- Born: 1946 (age 79–80) Troy, New York
- Education: Northeastern University; Brown University (PhD);
- Awards: FRS (1997); Marie Curie Medal (1997); Tilden Prize (1992); Hickinbottom Award (1983);
- Scientific career
- Fields: organic chemistry;
- Workplaces: MIT; University of Southampton; University of Glasgow; University of Leeds; Binghamton University;
- Thesis: Part I : The reactions of Di-t-butylcyclopropenyl cations with nucleophiles. Part II : The peracid oxidation of cyclopropenes (1972)
- Doctoral advisor: Joseph Ciabattoni
- Notable students: Alice Motion

= Philip Kocienski =

British organic chemist

Philip Joseph Kocienski (born 23 December 1946) is a British organic chemist. He is an Emeritus Professor at the University of Leeds.

== Research ==
Kocienski has made contributions to the design and development of new organometallic reagents in synthesis, and the applications of synthetic methods to complex natural products. Early work with Basil Lythgoe on the scope and stereochemistry of the Julia olefination with alpha-metallated sulphone reagents emphasised the value of this method in organic chemistry.
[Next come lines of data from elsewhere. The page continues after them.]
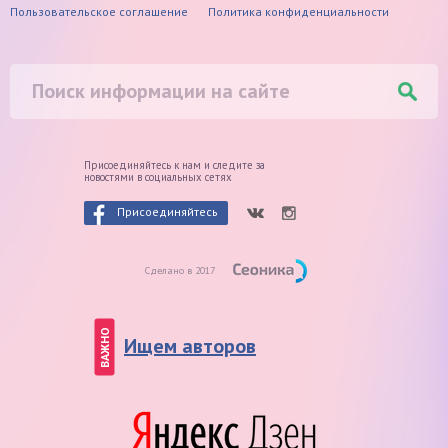
Пользовательское соглашение
Политика конфиденциальности
Присоединяйтесь к нам и следите
за
новостями в социальных сетях
Присоединяйтесь
Сделано в 2017
ВАЖНО
Ищем авторов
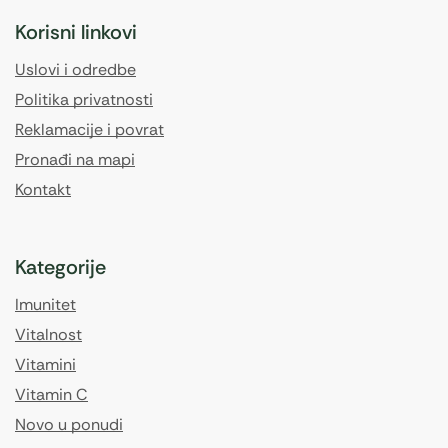
Korisni linkovi
Uslovi i odredbe
Politika privatnosti
Reklamacije i povrat
Pronađi na mapi
Kontakt
Kategorije
Imunitet
Vitalnost
Vitamini
Vitamin C
Novo u ponudi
His major contribution has been to research the synthesis and chemistry of novel metallated (lithium, copper and nickel) enol ethers, and to develop the uses of these intermediates in the synthesis of oxacyclic and geometrically defined alkene units in natural products of biological significance. Kocienski has synthesised the insecticide milbemycin beta 3, the potassium channel blocker talaromycin B, the hypotensive agent lacrimin, and the antihypertensive agent zoapatanol. His total synthesis of the insect toxin pederin, and his synthetic work toward the immunosuppressant FK 506, have made him regarded as one of the leading organic chemists in the field.

== Awards and honours ==
In 1984 Kocienski received the Hickinbottom Fellowship of the Royal Society of Chemistry. He was elected a Fellow of the Royal Society (FRS) in 1997. He won the Marie Curie Medal in 1997. Since 2000 he has been a foreign member of Polish Academy of Sciences.